[Text provided]
It makes me want to spit. Why do Christians have to come out as the 'anti' group? Against stuff which actually might generate thought rather than engaging with it? The irony is that the church in the book (known as the 'Magisterium') spends all its time trying to shut down heresy and free thinking and seeks to control the information people have. Pullman seems to have got that right.
In the end the film was rubbish and doesn't come close to drawing you into the characters or the central questions of the novel. I was bored.
The other stuff I've been thinking about comes from the emerging church stuff I'm looking at and a post over at Sean the Baptist about how we go about teaching imagination to trainee ministers.
The emerging stuff I read, constantly talks about disaffection with the inherited church and the need to break out. I personally see this far less as a disaffection with worship form but far more a disaffection with a lack of authenticity. People haven't fallen out with preaching or hymns or even hymn sandwiches. There is not a dislike of church spaces or Sunday worship. There is a dissatisfaction with it being meaningless. We don't often experience church as a place where we really believe in and mean what we say. There is a lack of authenticity which leads us into apathy and disillusionment.

[Recorded information]
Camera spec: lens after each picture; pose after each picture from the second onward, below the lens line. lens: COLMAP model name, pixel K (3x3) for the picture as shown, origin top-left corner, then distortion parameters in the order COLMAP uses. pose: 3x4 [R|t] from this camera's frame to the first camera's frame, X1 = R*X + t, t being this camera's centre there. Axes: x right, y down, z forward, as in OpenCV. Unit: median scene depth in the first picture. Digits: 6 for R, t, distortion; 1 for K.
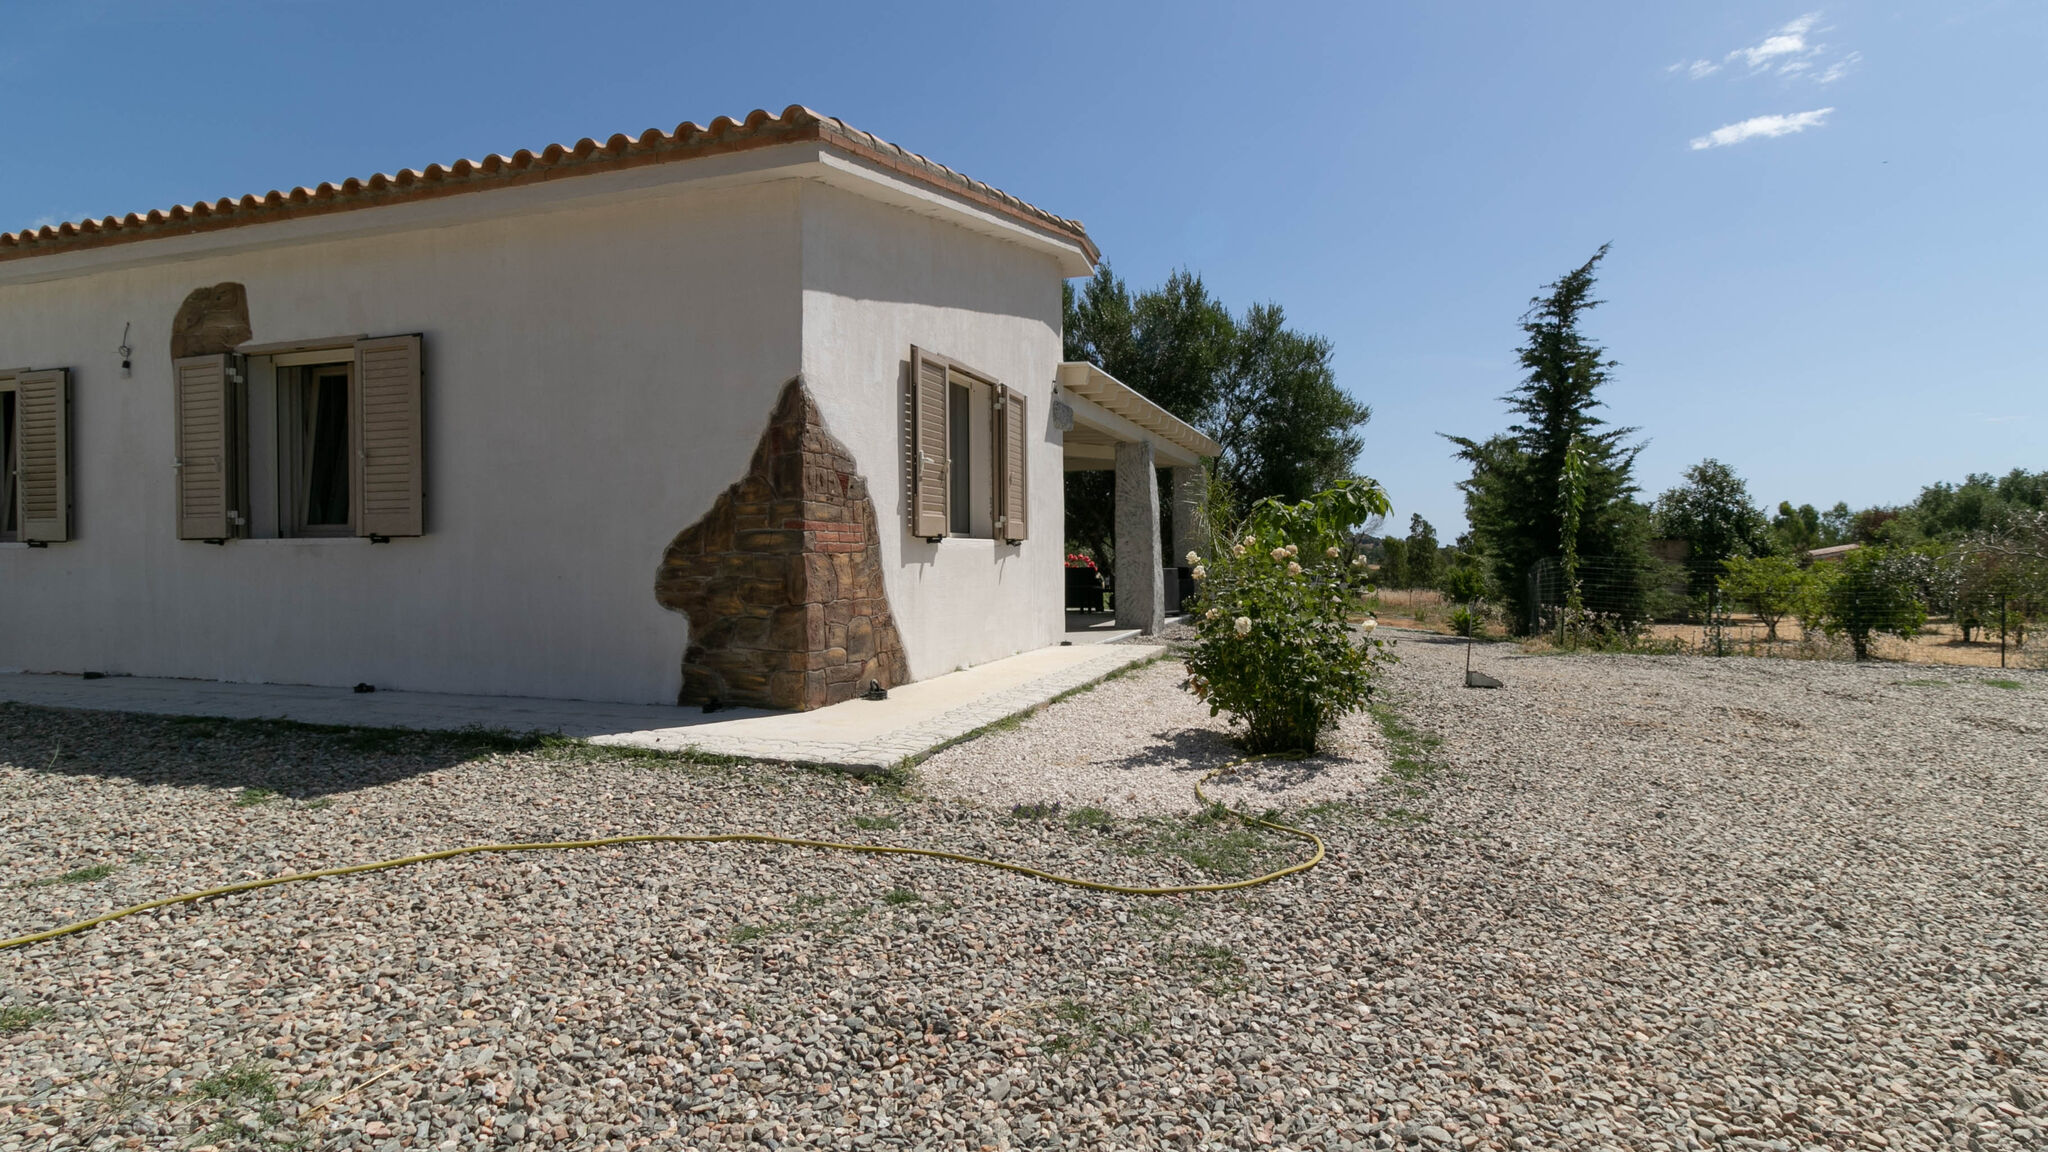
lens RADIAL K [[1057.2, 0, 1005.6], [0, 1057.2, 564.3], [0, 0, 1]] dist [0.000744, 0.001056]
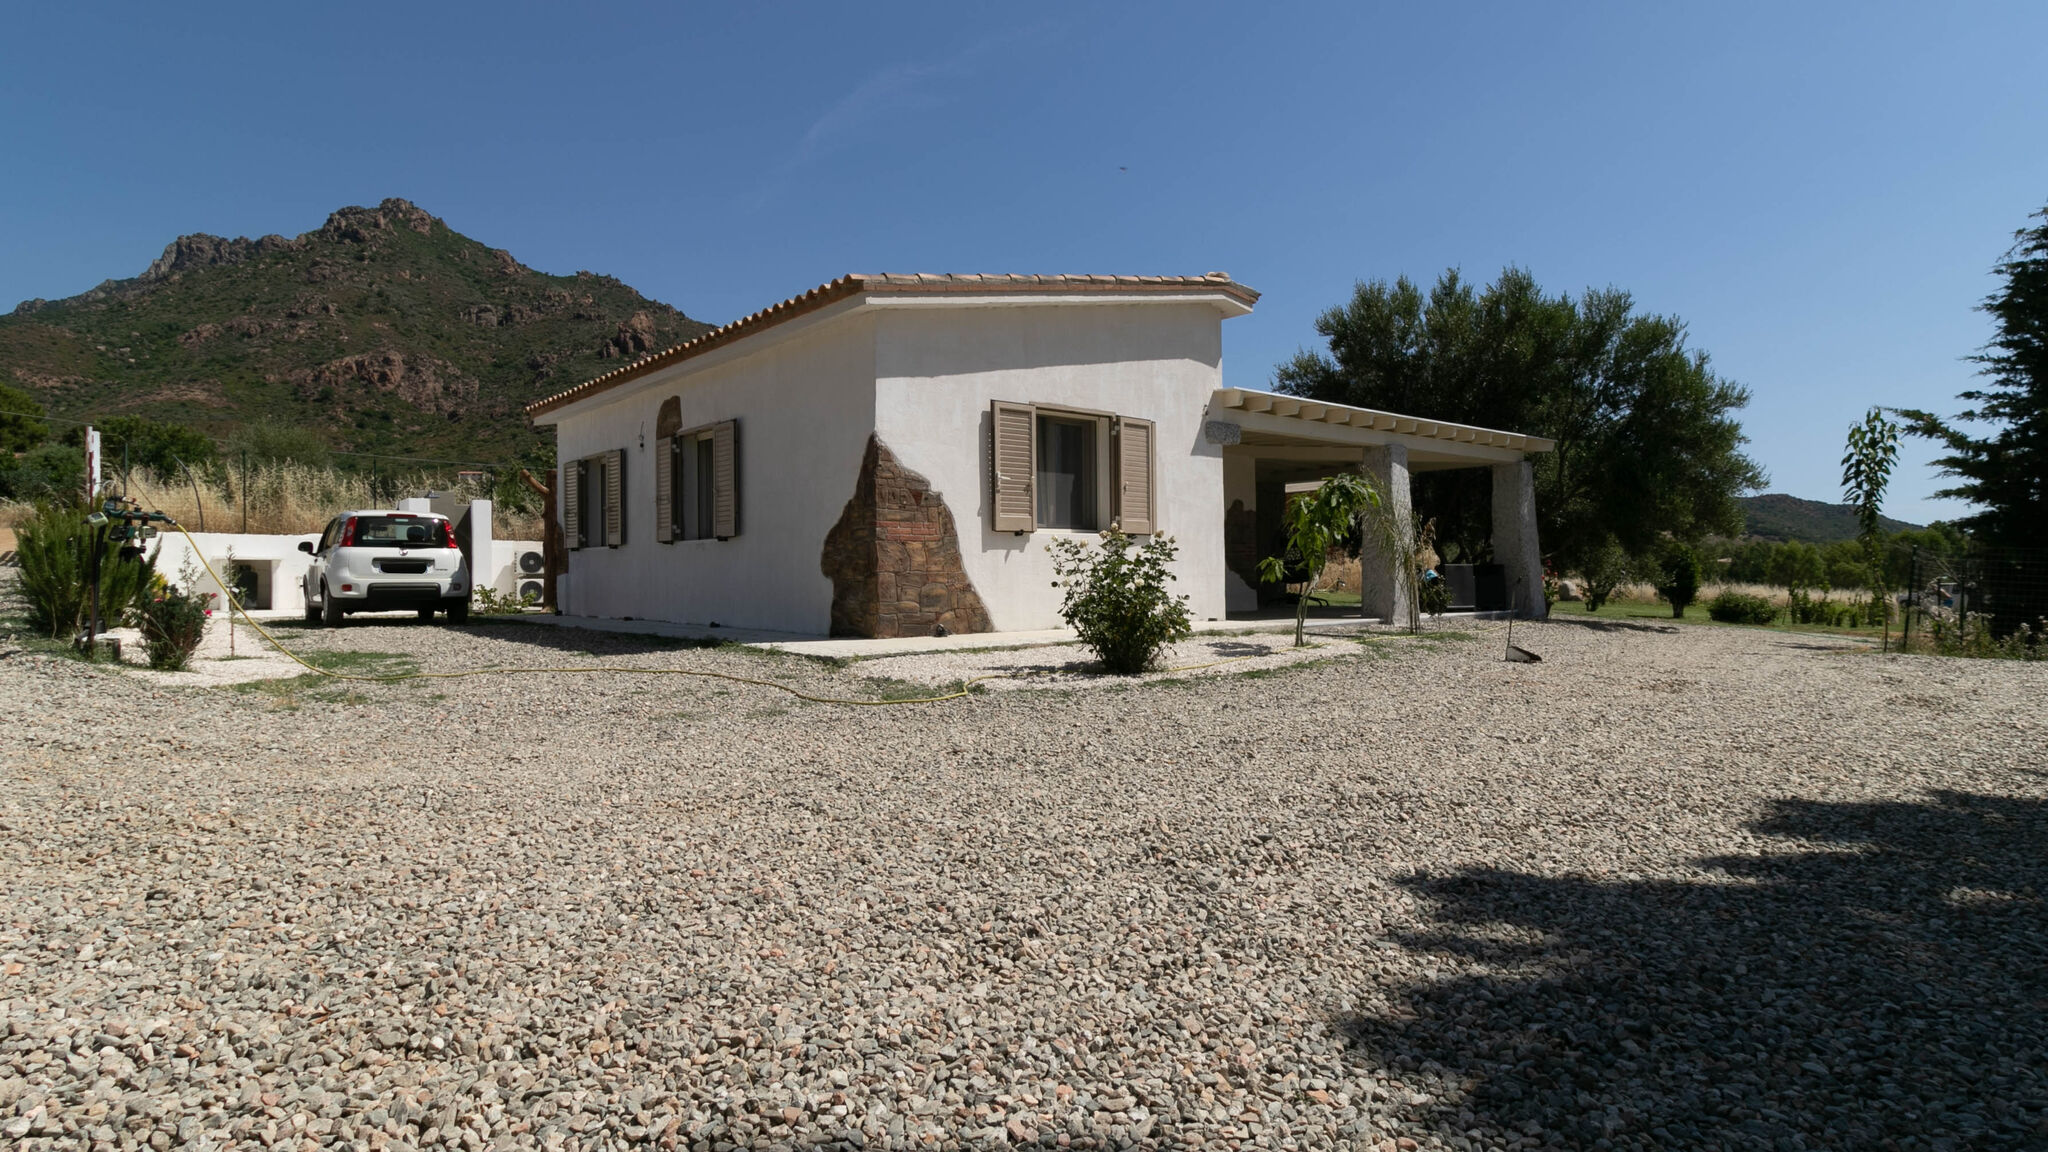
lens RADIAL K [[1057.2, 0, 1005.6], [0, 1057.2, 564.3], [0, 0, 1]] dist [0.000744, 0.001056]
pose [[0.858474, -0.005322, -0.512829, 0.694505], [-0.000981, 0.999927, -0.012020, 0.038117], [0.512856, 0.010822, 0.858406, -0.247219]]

[What is being asked] Carry on the blog post about church and authenticity from the point where it stops. This data has nothing to do with the post about church.

[Response]
To tie this in with what Sean was saying. Perhaps we don't need to primarily teach or develop imagination. Perhaps instead we might start to teach people how to think. Or at least that it's OK to think. That we could well have an obligation to question and challenge what we believe and that our congregations can be trusted to do the same and bring with them the witness they have to the Gospel. This is harder than is seems at first because there is a fundamental liberalism that is as strong as the fundamental evangelicalism that I grew up in and it's just as stifling. The air of intellectual and spiritual superiority sometimes wafted from the emerging church is as real as the religious condemnation from the right wing of the church. Intellectual intolerance with regard to those who profess biblical literalism can be palpable in some areas and damage done to those on the edges of church such as homosexuals and women by 'inhereted church' is well documented.
Permission to think doesn't require imagination it requires a trust that Jesus might be bigger than the doctrine we have and that the doctrine we have may be richer than we give it credit for. Some sense of what we do being important to us and living with us will bread the energy and imagination that we often lack. Within this we may arrive at all sorts of biblical perspectives and positions. God may well burst in, in all sorts of guises and challenges. Church is starting to sound more engaging already.
It will also stop us being so ruddy threatened all the time and allow us and our kids to enjoy some good guilt free reading.
12:05 Posted in reflection | Permalink | Comments (6) | Email this
Comments
False dichotomy: it's impossible to think anything remotely creative or genuinely insightful without imagination.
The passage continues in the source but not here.